Lc 8, 16-18 |
El
día estaba encapotado y amenazaba lluvia. Fernando, aunque preveía que podía
llover en cualquier momento, no tomó un paraguas. Confiaba en la
providencia. Sin embargo, sus cálculos fallaron. A medio camino apareció
impetuosa la amenazante lluvia y, sin pensarlo, se refugió bajo la pérgola de
una terraza.
—Ha
tenido usted suerte —dijo Pedro con voz complaciente y agradable.
—Sí
—respondió Fernando con un gesto de agradecimiento.
—La
tempestad no avisa —intervino Manuel— y es una imprudencia no estar preparado.
Ambos amigos llevaban un tiempo en su terraza favorita deleitando su buen café. Se habían refugiado intuyendo que el cielo derramaría pronto cataratas de agua, que, por otra parte, agradecería el campo.
—Confieso
—dijo Fernando— que he pecado de imprudente. Preveía que podía llover, la
oscuridad del día lo revelaba, pero no le di la importancia debida. Y, menos
mal, que he tenido esta oportunidad de refugio a mano.
—Sí,
se ha librado de un buen chaparrón —apuntó Pedro.
—De
cada ocasión que vivimos en esta vida —comentó Manuel— podemos sacar hermosas y
positivas lecciones. Sobre todo si leemos donde podamos encontrar luz. En Lc
8, 19-21 se nos dice que la luz es para ponerla en lugar que alumbre y que
todos la vean. Tratar de ocultarla sería cerrarnos los ojos y quedar a merced
de la tempestad.
—Tiene
usted mucha razón —respondió Fernando—. Precisamente eso me acaba de suceder.

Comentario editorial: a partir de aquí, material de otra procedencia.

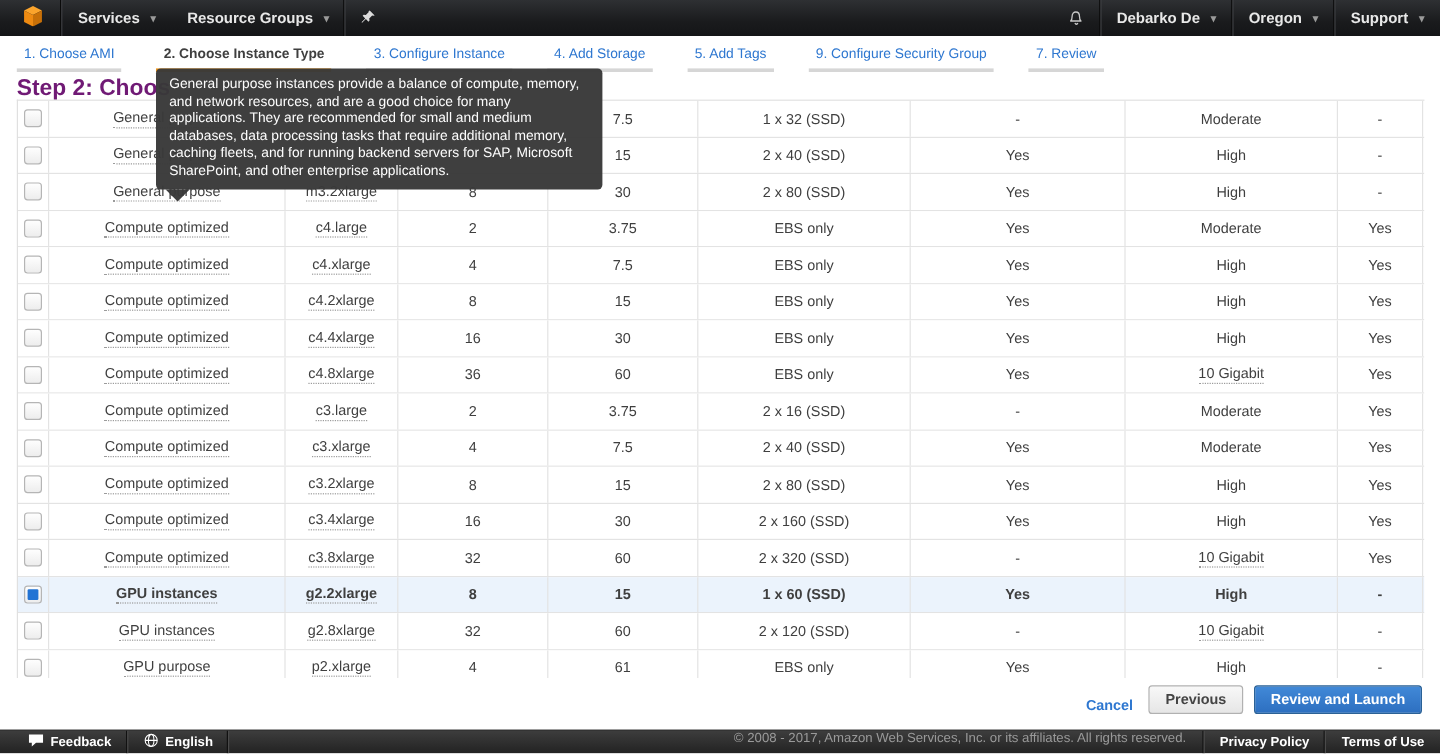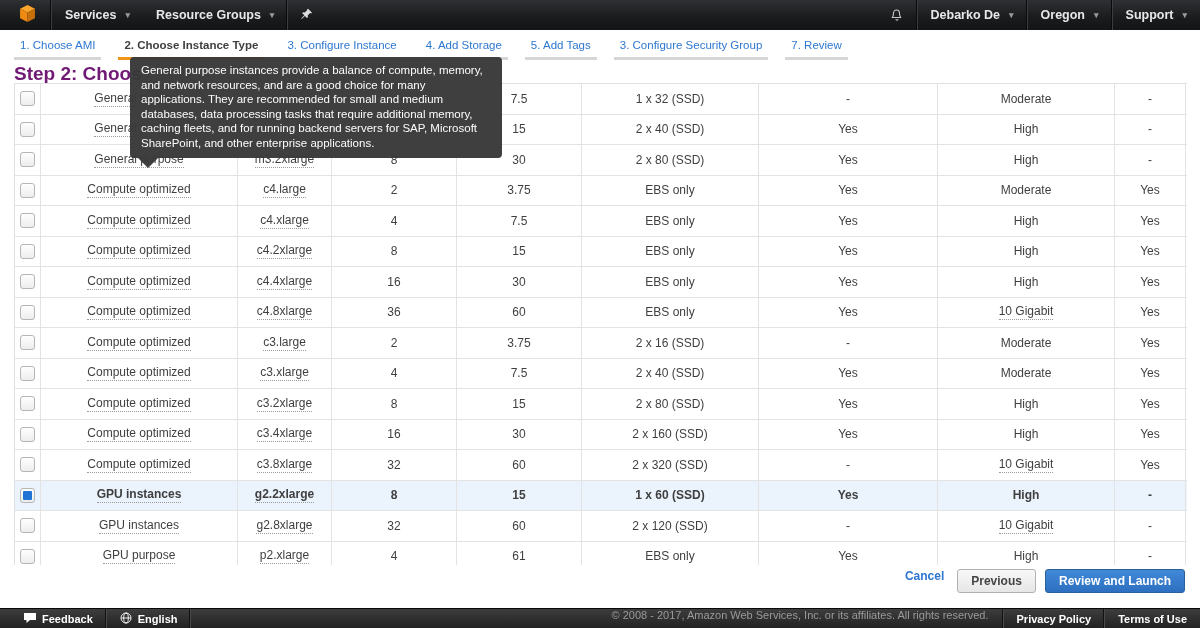--- a/index.html
+++ b/index.html
@@ -12,21 +12,21 @@
             background:linear-gradient(180deg,#2e3033 0%,#1a1b1d 60%,#141517 100%);
             display:flex; align-items:center; color:#e8e8e8; font-size:12.5px; font-weight:bold; }
   .navitem { display:flex; align-items:center; gap:5px; padding:0 13px; height:100%; cursor:pointer;text-align:center; }
   .navdiv { width:1px; height:100%; background:#3c3e41; box-shadow:-1px 0 0 #0a0a0a; }
   .caret::after { content:"▾"; font-size:9px; color:#9a9a9a; margin-left:4px; }
   .spacer { flex:1; }
   .logo-wrap { padding:0 16px 0 20px; display:flex; align-items:center; height:100%; cursor:pointer; }
 
   
   .stepsbar { position:absolute; top:30px; left:0; width:100%; height:30px; background:#ffffff;
-              display:flex; align-items:center; gap:23px; padding-left:17px; font-size:11.5px; }
+              display:flex; align-items:center; gap:35px; padding-left:17px; font-size:11.5px; }
   .step { position:relative; color:#2e77d0; text-decoration:none; height:30px;
           display:flex; align-items:center; padding:0 3px; cursor:pointer; white-space:nowrap; }
   .step::after { content:""; position:absolute; left:-3px; right:-3px; bottom:0; height:3px; background:#d6d6d6; }
   .step.active { color:#3f3f3f; font-weight:bold; }
   .step.active::after { background:#ef9519; }
 
   
   .page-title { position:absolute; left:14px; top:63px; font-size:19px; color:#701a75;
                 white-space:nowrap; font-weight:700; }
 
@@ -47,21 +47,21 @@
   
   .tooltip { position:absolute; left:130px; top:57px; width:372px; z-index:20;
              background:rgba(57,57,57,0.97); border-radius:4px; color:#fdfdfd;
              font-size:11.5px; line-height:14.6px; padding:6px 11px 7px 11px; }
   .tooltip::after { content:""; position:absolute; top:100%; left:8px; width:0; height:0;
                     border-left:10px solid transparent; border-right:10px solid transparent;
                     border-top:10px solid rgba(57,57,57,0.97); }
 
   
   .actions { position:absolute; top:569px; left:0; right:15px; height:26px;
-             display:flex; justify-content:flex-end; align-items:flex-start; gap:9px; }
+             display:flex; justify-content:flex-end; align-items:flex-end; gap:9px; }
   .linkbtn { color:#2e77d0; font-size:12px; font-weight:bold; text-decoration:none; cursor:pointer; margin-right:4px; }
   .btn { height:24px; display:inline-flex; align-items:center; padding:0 13px; font-size:12px;
          font-weight:bold; border-radius:3px; cursor:pointer; }
   .btn.grey { background:linear-gradient(#f8f8f8,#e6e6e6); border:1px solid #b1b1b1; color:#444; }
   .btn.primary { background:linear-gradient(#4189d8,#2d6fc0); border:1px solid #2a6196; color:#fff; }
 
   
   .footer { position:absolute; bottom:0; left:0; width:100%; height:20px;
             background:linear-gradient(#3d3d3d,#222); border-top:1px solid #0a0a0a;
             display:flex; align-items:center; font-size:11px; color:#fff; }
@@ -123,21 +123,21 @@
       <span>Support</span>
     </div>
   </div>
 
   <div class="stepsbar">
       <a class="step">1. Choose AMI</a>
       <a class="step active">2. Choose Instance Type</a>
       <a class="step">3. Configure Instance</a>
       <a class="step">4. Add Storage</a>
       <a class="step">5. Add Tags</a>
-      <a class="step">3. Configure Security Group</a>
+      <a class="step">9. Configure Security Group</a>
       <a class="step">7. Review</a>
     </div>
 
   <div class="page-title">Step 2: Choos</div>
 
   <div class="tablewrap">
       <div class="trow">
         <div class="cell">
           <span class="checkbox"></span>
         </div>

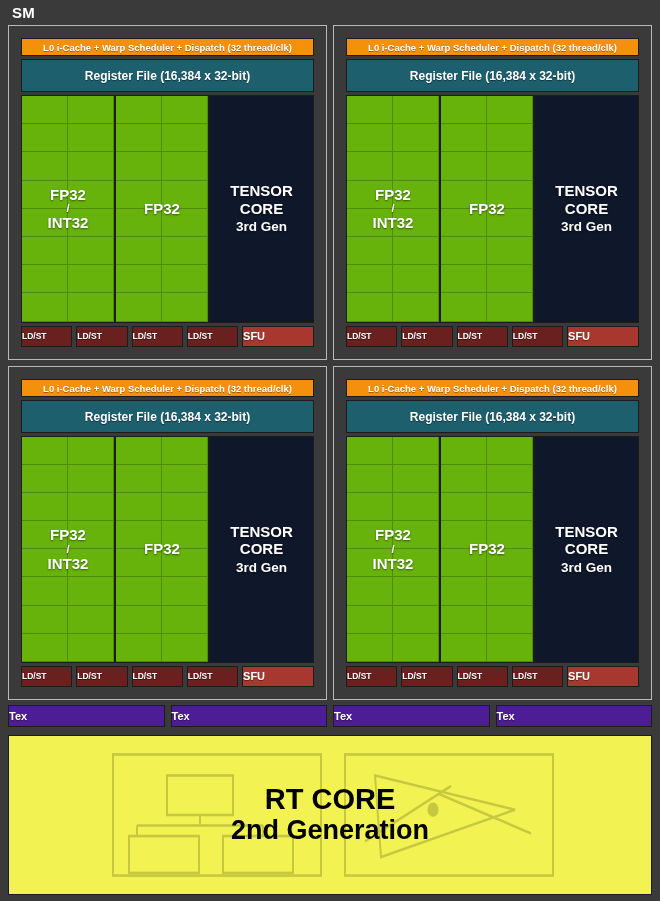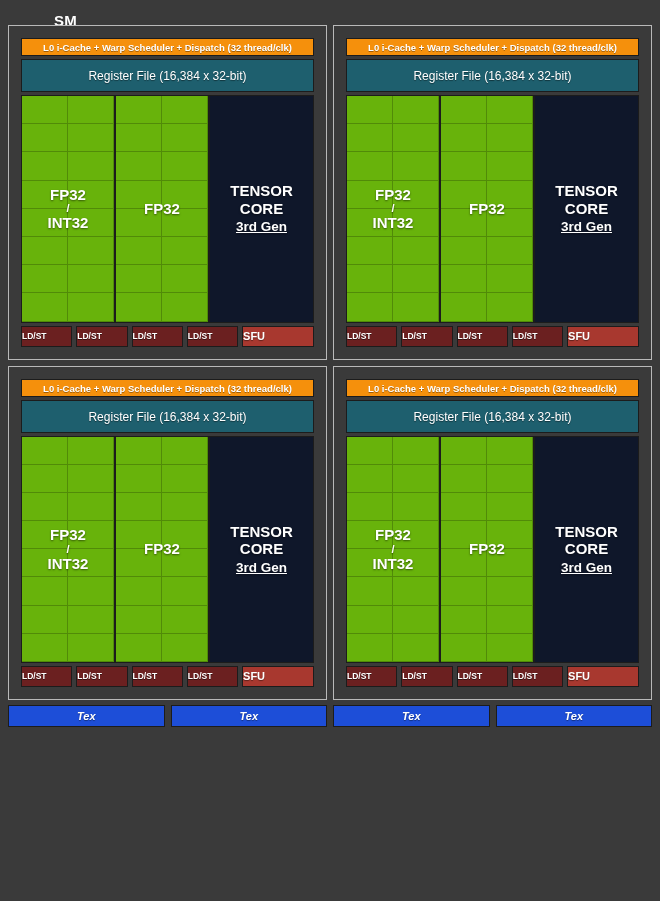--- a/index.html
+++ b/index.html
@@ -19,24 +19,23 @@
     display: flex;
     flex-direction: column;
   }
 
   
   .sm-title {
     color: #ffffff;
     font-size: 15px;
     font-weight: bold;
     letter-spacing: 0.3px;
-    padding: 13px 0 4px 4px;
+    padding: 5px 0 4px 4px;
     line-height: 1.1;
     height: 25px;
-    margin-left: 42px;
   }
 
   
   .quad-grid {
     display: grid;
     grid-template-columns: 1fr 1fr;
     grid-template-rows: 1fr 1fr;
     gap: 6px;
     height: 675px;
   }
@@ -64,21 +63,21 @@
     overflow: hidden;
     text-shadow: 0 1px 0 rgba(0,0,0,.35);
   }
 
   
   .regfile {
     background: #1e5f6e;
     border: 1px solid #1c1c1c;
     color: #ffffff;
     font-size: 12px;
-    font-weight: normal;
+    font-weight: bold;
     text-align: center;
     line-height: 32px;
     height: 33px;
     text-shadow: 0 1px 1px rgba(0,0,0,.45);
   }
 
   
   .cores-row {
     display: flex;
     gap: 0;
@@ -122,21 +121,21 @@
     position: relative;
     z-index: 2;
     color: #ffffff;
     font-weight: bold;
     font-size: 15px;
     text-align: center;
     line-height: 1.18;
     text-shadow: 0 1px 2px rgba(0,0,0,.5);
     pointer-events: none;
   }
-  .core-label .small { font-size: 13.5px; text-decoration: underline; }
+  .core-label .small { font-size: 13.5px; }
   .core-label .slash { font-size: 11px; display: block; line-height: 1.0; }
 
   
   .ldst-row {
     display: flex;
     gap: 4px;
     height: 21px;
   }
   .ldst {
     flex: 1;
@@ -177,29 +176,28 @@
 
   
   .tex-row {
     margin-top: 5px;
     display: flex;
     gap: 6px;
     height: 22px;
   }
   .tex {
     flex: 1;
-    background: #1d4ed8;
+    background: #4c1d95;
     border: 1px solid #1c1c1c;
     color: #ffffff;
     font-size: 11px;
     font-weight: bold;
-    text-align: center;
+    text-align: left;
     line-height: 20px;
     text-shadow: 0 1px 1px rgba(0,0,0,.4);
-    font-style: italic;
   }
 
   
   .rtcore {
     margin-top: 8px;
     flex: 1;
     background: #f2f252;
     border: 1px solid #1c1c1c;
     position: relative;
     overflow: hidden;
@@ -505,14 +503,40 @@
   </div>
 
 
   <div class="tex-row">
     <div class="tex">Tex</div>
     <div class="tex">Tex</div>
     <div class="tex">Tex</div>
     <div class="tex">Tex</div>
   </div>
 
+  <div class="rtcore">
+    <svg class="rt-svg" viewBox="0 0 642 120" preserveAspectRatio="none">
+      <g fill="none" stroke="#c8c840" stroke-width="2">
+
+        <g>
+          <rect x="104" y="14" width="208" height="92"></rect>
+          <rect x="158" y="30" width="66" height="30"></rect>
+          <rect x="120" y="76" width="70" height="28"></rect>
+          <rect x="214" y="76" width="70" height="28"></rect>
+          <path d="M191 60 L191 68 M128 68 L254 68 M128 68 L128 76 M254 68 L254 76"></path>
+        </g>
+
+        <g>
+          <rect x="336" y="14" width="208" height="92"></rect>
+          <path d="M366 30 L506 56 L372 92 Z"></path>
+          <path d="M442 38 L356 80"></path>
+          <path d="M430 44 L522 74"></path>
+        </g>
+      </g>
+      <circle cx="424" cy="56" r="5.5" fill="#c8c840"></circle>
+    </svg>
+    <div class="rt-text">
+      <span class="l1">RT CORE</span>
+      <span class="l2">2nd Generation</span>
+    </div>
+  </div>
 
 </div>
 
 </body></html>

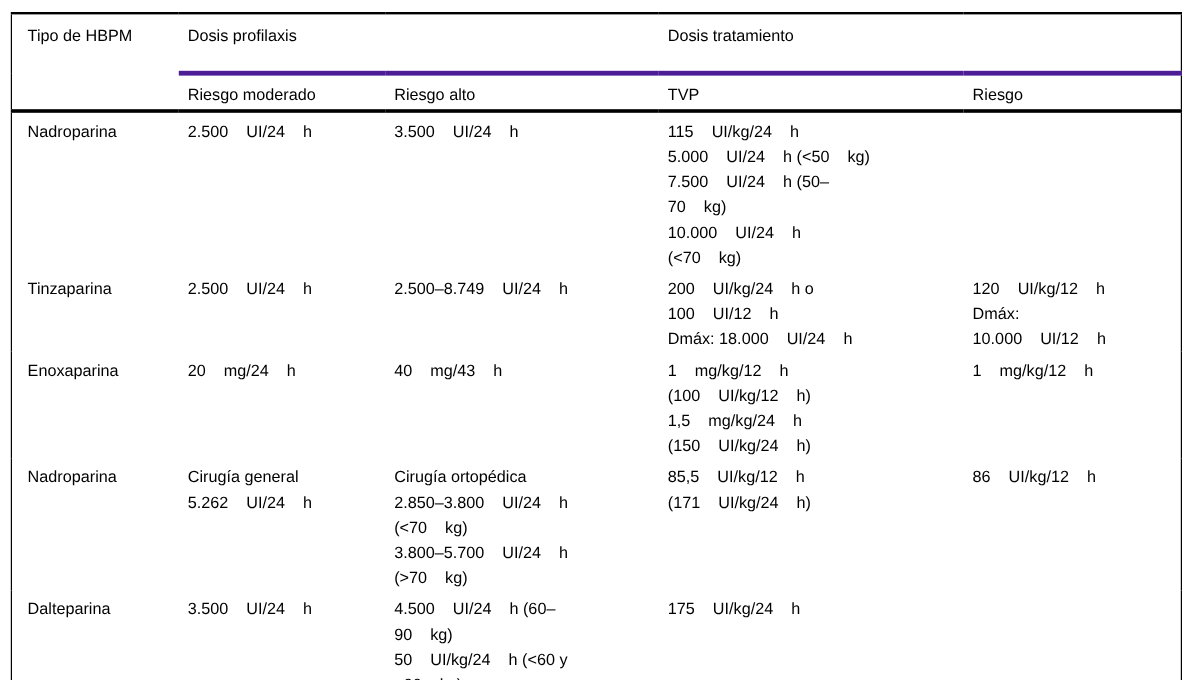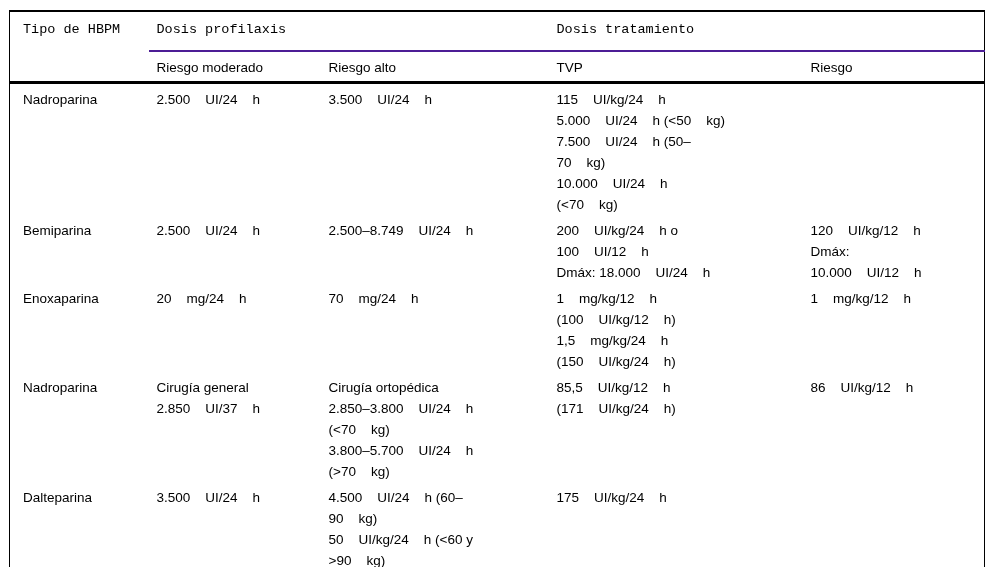--- a/index.html
+++ b/index.html
@@ -35,23 +35,23 @@
     font-weight: normal;
     text-align: left;
     vertical-align: top;
     padding: 0 6px 0 8px;
     white-space: pre-wrap;
     line-height: 21px;
     box-sizing: border-box;
     overflow: hidden;
   }
   th.c1, td.c1 { padding-left: 13px; }
-  tr.hrow1 { height: 40px; font-family: Liberation Mono, monospace; }
+  tr.hrow1 { height: 50px; }
   tr.hrow1 th { padding-top: 7px; }
-  tr.hrow1 th.group { border-bottom: 2px solid #4c1d95; }
+  tr.hrow1 th.group { border-bottom: 4px solid #4c1d95; }
   th.corner { border-bottom: 3px solid #000; }
   tr.hrow2 { height: 31px; }
   tr.hrow2 th { padding-top: 5px; border-bottom: 3px solid #000; }
   tbody td { padding-top: 5px; }
 </style>
 </head>
 <body>
 
 <div class="page">
   <table class="doses">
@@ -82,44 +82,44 @@
           <td>3.500    UI/24    h</td>
           <td>115    UI/kg/24    h
 5.000    UI/24    h (&lt;50    kg)
 7.500    UI/24    h (50–
 70    kg)
 10.000    UI/24    h
 (&lt;70    kg)</td>
           <td></td>
         </tr>
         <tr style="height: 65px;">
-          <td class="c1">Bemiparina</td>
+          <td class="c1">Tinzaparina</td>
           <td>2.500    UI/24    h</td>
           <td>2.500–8.749    UI/24    h</td>
           <td>200    UI/kg/24    h o
 100    UI/12    h
 Dmáx: 18.000    UI/24    h</td>
           <td>120    UI/kg/12    h
 Dmáx:
 10.000    UI/12    h</td>
         </tr>
         <tr style="height: 85px;">
           <td class="c1">Enoxaparina</td>
           <td>20    mg/24    h</td>
-          <td>70    mg/24    h</td>
+          <td>40    mg/43    h</td>
           <td>1    mg/kg/12    h
 (100    UI/kg/12    h)
 1,5    mg/kg/24    h
 (150    UI/kg/24    h)</td>
           <td>1    mg/kg/12    h</td>
         </tr>
         <tr style="height: 105px;">
           <td class="c1">Nadroparina</td>
           <td>Cirugía general
-2.850    UI/37    h</td>
+5.262    UI/24    h</td>
           <td>Cirugía ortopédica
 2.850–3.800    UI/24    h
 (&lt;70    kg)
 3.800–5.700    UI/24    h
 (&gt;70    kg)</td>
           <td>85,5    UI/kg/12    h
 (171    UI/kg/24    h)</td>
           <td>86    UI/kg/12    h</td>
         </tr>
         <tr style="height: 93px;">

Cerré los ojos a la realidad, algo así como no dejarme alumbrar, y… ya ven, he
sido sorprendido.
—El
mal abunda en los callejones oscuros y se oculta en la negrura de la noche,
donde se labran tramas y se conciben corrupciones. El Evangelio proyecta la luz
de la alegría y la verdad sobre las nieblas de la realidad. Todo queda
descubierto ante la atenta mirada de amor y misericordia de Dios. Esa es la luz
que nos corresponde poner en lo alto, para que ilumine las situaciones humanas,
desenmascarando tretas y trampas, y poniendo concordia y paz.